### REQUIREMENT:
Set down all of the entries precisely as they were written.

BEGIN

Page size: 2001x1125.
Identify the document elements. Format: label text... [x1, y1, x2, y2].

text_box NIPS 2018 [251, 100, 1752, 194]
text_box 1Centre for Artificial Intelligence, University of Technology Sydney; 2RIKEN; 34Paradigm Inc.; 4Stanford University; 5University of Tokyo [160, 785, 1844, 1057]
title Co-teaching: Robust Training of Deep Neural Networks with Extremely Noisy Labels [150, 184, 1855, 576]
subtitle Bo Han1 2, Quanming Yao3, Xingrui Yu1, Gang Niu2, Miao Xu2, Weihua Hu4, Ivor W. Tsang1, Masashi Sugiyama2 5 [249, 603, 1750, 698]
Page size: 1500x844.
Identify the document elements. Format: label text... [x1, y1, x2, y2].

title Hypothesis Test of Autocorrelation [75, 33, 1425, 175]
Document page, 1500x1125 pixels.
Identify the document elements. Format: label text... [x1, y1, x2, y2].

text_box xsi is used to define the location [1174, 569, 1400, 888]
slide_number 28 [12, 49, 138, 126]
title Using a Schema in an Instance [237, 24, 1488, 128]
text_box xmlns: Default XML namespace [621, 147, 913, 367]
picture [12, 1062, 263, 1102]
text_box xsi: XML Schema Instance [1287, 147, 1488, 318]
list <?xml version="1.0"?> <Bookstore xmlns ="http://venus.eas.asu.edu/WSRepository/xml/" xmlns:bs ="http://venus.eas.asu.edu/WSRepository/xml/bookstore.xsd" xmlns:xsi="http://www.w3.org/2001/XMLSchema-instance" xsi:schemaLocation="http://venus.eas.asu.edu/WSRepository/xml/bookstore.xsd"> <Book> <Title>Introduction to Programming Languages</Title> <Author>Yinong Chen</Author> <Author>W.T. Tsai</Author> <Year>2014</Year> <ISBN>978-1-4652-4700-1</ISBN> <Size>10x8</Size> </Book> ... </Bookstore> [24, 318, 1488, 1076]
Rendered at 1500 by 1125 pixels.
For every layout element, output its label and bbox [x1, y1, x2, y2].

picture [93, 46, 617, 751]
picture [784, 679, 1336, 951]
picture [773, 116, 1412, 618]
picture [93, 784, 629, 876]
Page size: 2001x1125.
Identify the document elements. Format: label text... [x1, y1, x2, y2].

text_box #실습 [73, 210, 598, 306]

END

### SOLUTION TO THIS TASK:
Page size: 2001x1125.
Identify the document elements. Format: label text... [x1, y1, x2, y2].

text_box NIPS 2018 [251, 100, 1752, 194]
text_box 1Centre for Artificial Intelligence, University of Technology Sydney; 2RIKEN; 34Paradigm Inc.; 4Stanford University; 5University of Tokyo [160, 785, 1844, 1057]
title Co-teaching: Robust Training of Deep Neural Networks with Extremely Noisy Labels [150, 184, 1855, 576]
subtitle Bo Han1 2, Quanming Yao3, Xingrui Yu1, Gang Niu2, Miao Xu2, Weihua Hu4, Ivor W. Tsang1, Masashi Sugiyama2 5 [249, 603, 1750, 698]
Page size: 1500x844.
Identify the document elements. Format: label text... [x1, y1, x2, y2].

title Hypothesis Test of Autocorrelation [75, 33, 1425, 175]
Document page, 1500x1125 pixels.
Identify the document elements. Format: label text... [x1, y1, x2, y2].

text_box xsi is used to define the location [1174, 569, 1400, 888]
slide_number 28 [12, 49, 138, 126]
title Using a Schema in an Instance [237, 24, 1488, 128]
text_box xmlns: Default XML namespace [621, 147, 913, 367]
picture [12, 1062, 263, 1102]
text_box xsi: XML Schema Instance [1287, 147, 1488, 318]
list <?xml version="1.0"?> <Bookstore xmlns ="http://venus.eas.asu.edu/WSRepository/xml/" xmlns:bs ="http://venus.eas.asu.edu/WSRepository/xml/bookstore.xsd" xmlns:xsi="http://www.w3.org/2001/XMLSchema-instance" xsi:schemaLocation="http://venus.eas.asu.edu/WSRepository/xml/bookstore.xsd"> <Book> <Title>Introduction to Programming Languages</Title> <Author>Yinong Chen</Author> <Author>W.T. Tsai</Author> <Year>2014</Year> <ISBN>978-1-4652-4700-1</ISBN> <Size>10x8</Size> </Book> ... </Bookstore> [24, 318, 1488, 1076]
Rendered at 1500 by 1125 pixels.
For every layout element, output its label and bbox [x1, y1, x2, y2].

picture [93, 46, 617, 751]
picture [784, 679, 1336, 951]
picture [773, 116, 1412, 618]
picture [93, 784, 629, 876]
Page size: 2001x1125.
Identify the document elements. Format: label text... [x1, y1, x2, y2].

text_box #실습 [73, 210, 598, 306]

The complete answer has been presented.